_Dataset content_.
==========

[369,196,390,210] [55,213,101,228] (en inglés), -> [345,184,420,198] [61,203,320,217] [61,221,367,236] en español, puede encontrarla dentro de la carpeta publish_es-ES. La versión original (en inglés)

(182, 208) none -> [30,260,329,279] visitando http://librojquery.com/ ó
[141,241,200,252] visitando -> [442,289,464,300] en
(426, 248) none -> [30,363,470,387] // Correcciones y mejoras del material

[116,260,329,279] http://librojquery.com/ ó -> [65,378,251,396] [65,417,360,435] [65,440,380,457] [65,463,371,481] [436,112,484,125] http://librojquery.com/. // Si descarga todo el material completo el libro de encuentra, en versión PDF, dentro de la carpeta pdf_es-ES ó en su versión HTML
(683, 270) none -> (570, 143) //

==========

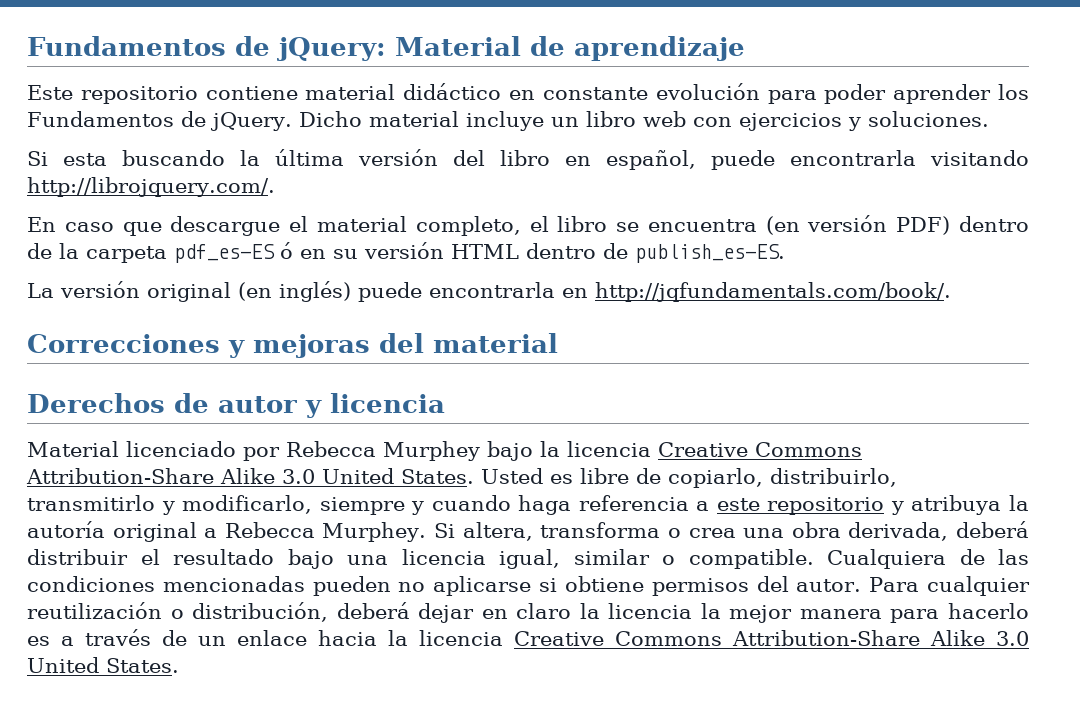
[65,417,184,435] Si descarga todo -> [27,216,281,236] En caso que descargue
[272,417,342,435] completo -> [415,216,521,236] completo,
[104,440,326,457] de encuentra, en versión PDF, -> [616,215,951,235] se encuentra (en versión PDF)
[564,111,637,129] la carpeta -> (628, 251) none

==========

_Assigned task_.
Give the count of lines in the records that contain "visitando", and no other text.

_Answer to the exercise_.
2